Brief
Copy everything from the start of the data down through the line containing "genus: Psychotria", keeping both ends.

Data extract
■ ■ ■ ■ ■

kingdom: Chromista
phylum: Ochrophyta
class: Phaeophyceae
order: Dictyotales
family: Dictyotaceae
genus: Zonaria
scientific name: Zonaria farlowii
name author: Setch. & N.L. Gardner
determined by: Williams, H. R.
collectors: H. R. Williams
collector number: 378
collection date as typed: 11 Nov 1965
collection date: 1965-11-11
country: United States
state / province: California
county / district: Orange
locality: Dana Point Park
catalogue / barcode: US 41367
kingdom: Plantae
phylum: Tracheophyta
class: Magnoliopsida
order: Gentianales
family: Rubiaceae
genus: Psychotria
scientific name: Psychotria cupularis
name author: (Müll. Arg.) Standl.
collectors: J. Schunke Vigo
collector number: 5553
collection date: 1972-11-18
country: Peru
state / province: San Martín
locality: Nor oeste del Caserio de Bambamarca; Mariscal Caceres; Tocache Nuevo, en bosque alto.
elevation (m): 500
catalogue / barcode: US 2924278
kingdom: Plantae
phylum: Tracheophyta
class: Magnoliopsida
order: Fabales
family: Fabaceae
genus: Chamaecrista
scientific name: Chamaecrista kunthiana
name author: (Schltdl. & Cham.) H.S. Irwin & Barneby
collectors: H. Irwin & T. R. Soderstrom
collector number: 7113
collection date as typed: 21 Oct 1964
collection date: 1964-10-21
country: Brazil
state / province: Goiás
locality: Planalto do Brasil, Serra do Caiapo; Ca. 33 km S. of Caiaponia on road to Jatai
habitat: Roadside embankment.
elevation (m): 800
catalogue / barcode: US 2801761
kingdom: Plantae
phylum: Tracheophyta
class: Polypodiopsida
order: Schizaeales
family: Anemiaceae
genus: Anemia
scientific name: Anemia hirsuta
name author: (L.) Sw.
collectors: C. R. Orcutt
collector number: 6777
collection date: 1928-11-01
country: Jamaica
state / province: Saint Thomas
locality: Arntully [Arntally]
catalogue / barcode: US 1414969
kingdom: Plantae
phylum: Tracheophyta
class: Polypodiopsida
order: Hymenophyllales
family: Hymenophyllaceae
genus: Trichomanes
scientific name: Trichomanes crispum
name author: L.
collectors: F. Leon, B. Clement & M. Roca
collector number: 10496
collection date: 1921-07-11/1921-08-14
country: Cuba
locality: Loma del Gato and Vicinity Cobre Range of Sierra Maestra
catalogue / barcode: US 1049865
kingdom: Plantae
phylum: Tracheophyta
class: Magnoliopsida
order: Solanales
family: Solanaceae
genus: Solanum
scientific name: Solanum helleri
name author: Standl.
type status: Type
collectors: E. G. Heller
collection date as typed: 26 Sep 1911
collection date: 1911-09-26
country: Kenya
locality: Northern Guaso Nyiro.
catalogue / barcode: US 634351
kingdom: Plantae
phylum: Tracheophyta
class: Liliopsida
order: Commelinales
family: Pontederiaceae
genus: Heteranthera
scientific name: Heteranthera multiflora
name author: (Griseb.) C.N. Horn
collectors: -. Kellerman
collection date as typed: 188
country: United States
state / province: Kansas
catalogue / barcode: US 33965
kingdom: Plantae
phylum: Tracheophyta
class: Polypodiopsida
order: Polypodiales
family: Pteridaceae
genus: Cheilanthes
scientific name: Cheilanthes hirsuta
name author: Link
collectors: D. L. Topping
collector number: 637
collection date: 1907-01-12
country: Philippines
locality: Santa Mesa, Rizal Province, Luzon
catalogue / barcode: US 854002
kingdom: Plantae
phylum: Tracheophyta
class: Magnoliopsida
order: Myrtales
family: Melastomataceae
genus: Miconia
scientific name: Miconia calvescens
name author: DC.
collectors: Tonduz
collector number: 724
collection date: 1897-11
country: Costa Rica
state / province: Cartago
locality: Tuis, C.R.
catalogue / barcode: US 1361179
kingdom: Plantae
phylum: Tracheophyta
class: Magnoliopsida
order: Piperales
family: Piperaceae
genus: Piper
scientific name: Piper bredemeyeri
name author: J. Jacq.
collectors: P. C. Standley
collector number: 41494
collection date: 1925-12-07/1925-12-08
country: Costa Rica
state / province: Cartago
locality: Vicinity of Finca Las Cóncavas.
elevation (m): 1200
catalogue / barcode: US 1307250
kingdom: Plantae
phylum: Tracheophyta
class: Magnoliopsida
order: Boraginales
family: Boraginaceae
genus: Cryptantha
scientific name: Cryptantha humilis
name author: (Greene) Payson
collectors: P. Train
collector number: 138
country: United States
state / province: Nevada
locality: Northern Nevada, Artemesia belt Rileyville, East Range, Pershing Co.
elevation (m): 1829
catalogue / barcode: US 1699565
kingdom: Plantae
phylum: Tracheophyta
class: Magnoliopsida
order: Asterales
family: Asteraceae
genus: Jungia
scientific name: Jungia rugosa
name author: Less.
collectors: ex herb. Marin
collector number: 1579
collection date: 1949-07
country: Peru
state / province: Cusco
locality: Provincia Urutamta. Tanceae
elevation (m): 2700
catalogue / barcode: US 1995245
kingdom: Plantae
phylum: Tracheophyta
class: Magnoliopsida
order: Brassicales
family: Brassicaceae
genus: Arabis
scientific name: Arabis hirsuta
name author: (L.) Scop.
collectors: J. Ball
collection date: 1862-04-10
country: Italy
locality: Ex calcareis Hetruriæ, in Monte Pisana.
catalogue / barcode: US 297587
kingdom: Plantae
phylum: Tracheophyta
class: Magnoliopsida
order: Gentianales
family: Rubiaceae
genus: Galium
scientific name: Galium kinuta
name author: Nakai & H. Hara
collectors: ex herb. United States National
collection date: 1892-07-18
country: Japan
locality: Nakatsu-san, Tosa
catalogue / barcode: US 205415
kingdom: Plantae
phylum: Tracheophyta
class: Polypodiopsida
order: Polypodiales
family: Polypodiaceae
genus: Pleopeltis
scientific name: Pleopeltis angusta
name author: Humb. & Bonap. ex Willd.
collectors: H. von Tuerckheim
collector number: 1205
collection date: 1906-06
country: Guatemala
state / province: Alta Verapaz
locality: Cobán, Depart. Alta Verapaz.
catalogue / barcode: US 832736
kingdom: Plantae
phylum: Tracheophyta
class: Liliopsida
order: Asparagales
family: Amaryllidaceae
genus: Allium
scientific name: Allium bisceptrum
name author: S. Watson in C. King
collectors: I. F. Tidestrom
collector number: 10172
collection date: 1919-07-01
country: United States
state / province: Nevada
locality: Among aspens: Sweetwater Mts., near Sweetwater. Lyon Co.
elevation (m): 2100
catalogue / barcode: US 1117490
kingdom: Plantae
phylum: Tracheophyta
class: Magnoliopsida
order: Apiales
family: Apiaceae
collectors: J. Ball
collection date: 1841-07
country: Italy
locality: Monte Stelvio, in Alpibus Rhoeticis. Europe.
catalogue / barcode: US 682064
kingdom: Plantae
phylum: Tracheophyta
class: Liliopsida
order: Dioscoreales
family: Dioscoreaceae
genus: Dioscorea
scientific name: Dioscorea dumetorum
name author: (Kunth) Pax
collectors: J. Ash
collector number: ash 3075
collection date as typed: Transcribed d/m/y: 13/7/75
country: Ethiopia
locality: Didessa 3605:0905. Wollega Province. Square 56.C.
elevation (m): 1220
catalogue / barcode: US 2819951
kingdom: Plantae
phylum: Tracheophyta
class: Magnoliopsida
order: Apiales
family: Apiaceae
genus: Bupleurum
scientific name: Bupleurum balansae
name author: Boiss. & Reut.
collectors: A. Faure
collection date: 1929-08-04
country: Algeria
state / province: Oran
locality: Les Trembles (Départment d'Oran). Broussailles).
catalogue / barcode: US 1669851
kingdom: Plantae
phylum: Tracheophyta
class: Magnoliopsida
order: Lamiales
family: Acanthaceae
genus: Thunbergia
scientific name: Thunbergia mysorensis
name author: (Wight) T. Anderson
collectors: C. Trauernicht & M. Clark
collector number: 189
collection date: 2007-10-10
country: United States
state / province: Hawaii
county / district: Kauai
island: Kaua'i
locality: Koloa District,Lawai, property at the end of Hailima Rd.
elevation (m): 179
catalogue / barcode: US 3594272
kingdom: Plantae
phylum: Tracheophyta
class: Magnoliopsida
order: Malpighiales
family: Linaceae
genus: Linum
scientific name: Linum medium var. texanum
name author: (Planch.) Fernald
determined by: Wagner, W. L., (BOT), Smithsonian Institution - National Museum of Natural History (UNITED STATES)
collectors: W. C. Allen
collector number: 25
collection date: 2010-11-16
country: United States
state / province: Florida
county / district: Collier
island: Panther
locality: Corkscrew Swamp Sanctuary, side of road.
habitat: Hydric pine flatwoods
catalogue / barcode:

■ ■ ■ ■ ■

Output for this task
kingdom: Chromista
phylum: Ochrophyta
class: Phaeophyceae
order: Dictyotales
family: Dictyotaceae
genus: Zonaria
scientific name: Zonaria farlowii
name author: Setch. & N.L. Gardner
determined by: Williams, H. R.
collectors: H. R. Williams
collector number: 378
collection date as typed: 11 Nov 1965
collection date: 1965-11-11
country: United States
state / province: California
county / district: Orange
locality: Dana Point Park
catalogue / barcode: US 41367
kingdom: Plantae
phylum: Tracheophyta
class: Magnoliopsida
order: Gentianales
family: Rubiaceae
genus: Psychotria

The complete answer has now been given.